By some cruel trick played on us by the forces of nature, Sony’s original PlayStation turns 20 years old today. This makes us feel tremendously bitter and old, but at the same time we thought this would be a good opportunity to look back at some of the great games that came into being through the console, and also to revisit the surprisingly dramatic tale of how PlayStation was born.

Humble beginnings

The original PlayStation launched in Japan on December 3, 1994, but it’s fair to say that the seeds were planted as far back as the late ’80s when video game giant Nintendo began working with Sony to produce optical discs intended for the distribution of their software. Nintendo’s own disks, which were released only in Japan for the Famicom (NES) Disk System add-on, were prone to data loss and could be easily copied by consumers, so Nintendo hoped to use new-fangled CD-ROM technology, a field in which both Sony and fellow electronics maker Philips were already key players, to distribute its games in the coming years.

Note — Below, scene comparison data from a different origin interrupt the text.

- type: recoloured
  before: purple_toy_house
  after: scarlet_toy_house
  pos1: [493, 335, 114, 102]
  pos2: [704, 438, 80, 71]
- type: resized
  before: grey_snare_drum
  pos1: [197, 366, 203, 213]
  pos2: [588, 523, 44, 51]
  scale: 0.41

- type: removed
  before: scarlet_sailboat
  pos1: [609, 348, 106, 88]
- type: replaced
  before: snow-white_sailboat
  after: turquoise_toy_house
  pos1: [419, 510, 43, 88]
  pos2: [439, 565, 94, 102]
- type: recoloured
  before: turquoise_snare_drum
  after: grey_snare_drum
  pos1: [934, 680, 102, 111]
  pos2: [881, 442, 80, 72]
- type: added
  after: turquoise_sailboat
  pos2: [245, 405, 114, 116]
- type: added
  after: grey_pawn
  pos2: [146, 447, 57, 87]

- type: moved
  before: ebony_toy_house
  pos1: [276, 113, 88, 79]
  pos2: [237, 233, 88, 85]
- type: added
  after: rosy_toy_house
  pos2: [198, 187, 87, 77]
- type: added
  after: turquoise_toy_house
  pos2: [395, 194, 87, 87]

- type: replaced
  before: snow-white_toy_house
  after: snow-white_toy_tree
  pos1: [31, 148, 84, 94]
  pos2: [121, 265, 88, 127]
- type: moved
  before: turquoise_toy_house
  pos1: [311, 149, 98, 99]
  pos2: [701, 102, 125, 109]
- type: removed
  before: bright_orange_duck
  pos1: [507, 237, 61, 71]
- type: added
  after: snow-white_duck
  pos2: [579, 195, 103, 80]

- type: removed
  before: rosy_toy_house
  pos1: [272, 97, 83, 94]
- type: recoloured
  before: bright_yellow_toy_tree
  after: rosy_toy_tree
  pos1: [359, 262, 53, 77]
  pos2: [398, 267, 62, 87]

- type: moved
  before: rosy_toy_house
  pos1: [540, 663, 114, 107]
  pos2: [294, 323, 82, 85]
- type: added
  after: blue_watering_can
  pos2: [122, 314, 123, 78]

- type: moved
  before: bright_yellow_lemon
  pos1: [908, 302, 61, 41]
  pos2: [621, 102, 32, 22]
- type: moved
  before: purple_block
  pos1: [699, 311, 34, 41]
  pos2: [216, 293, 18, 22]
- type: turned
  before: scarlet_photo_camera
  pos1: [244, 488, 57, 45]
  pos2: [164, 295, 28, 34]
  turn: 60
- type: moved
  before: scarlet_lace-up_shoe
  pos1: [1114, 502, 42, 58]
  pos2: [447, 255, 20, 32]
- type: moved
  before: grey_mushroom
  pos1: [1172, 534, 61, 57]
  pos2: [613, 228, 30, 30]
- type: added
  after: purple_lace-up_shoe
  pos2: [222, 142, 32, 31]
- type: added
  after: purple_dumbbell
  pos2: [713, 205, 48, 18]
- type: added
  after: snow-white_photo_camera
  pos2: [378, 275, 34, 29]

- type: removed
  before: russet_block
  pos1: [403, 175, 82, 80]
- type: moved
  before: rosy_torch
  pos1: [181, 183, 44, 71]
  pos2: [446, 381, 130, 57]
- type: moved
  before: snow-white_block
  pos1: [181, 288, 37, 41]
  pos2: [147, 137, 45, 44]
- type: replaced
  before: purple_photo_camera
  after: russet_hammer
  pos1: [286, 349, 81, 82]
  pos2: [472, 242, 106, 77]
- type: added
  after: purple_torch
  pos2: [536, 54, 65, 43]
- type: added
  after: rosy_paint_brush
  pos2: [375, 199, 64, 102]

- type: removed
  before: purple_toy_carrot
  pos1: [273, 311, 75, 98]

Forming increasingly closer ties, Nintendo ultimately signed a deal with Sony–who was by this time was also making audio chips for Nintendo–to produce a disc-based add-on for their Super Famicom (Super Nintendo Entertainment System in the West), extending the console’s lifespan and allowing it to compete with rival video game company Sega, who was also exploring CD technology. Nintendo also granted Sony permission to build a console of its own, dubbed the Play Station, that as well as supporting Sony’s new disc technology would be compatible with Nintendo’s proprietary game cartridges.

▼ The prototype image for the SNES add-on that would go on to become the stuff of legend


Alas, things did not go quite according to plan…

Trouble in paradise 

With the hardware almost ready to go into mass production, Sony looked set to make its first foray into the video game industry, safe in the knowledge that it would be doing so with the help of the global market leader. At the 11th hour, however, Nintendo CEO Hiroshi Yamauchi got cold feet when he realised that the contract he had signed would give Sony significantly more power over software distribution than he had anticipated. Much to the company’s embarrassment, Sony was ditched by Nintendo in favour of Philips, with Nintendo breaking things off not through a series of boardroom meetings or awkward phone calls, but by publicly declaring that it would instead be working with the Dutch electronics company to bring its CD add-on to the world.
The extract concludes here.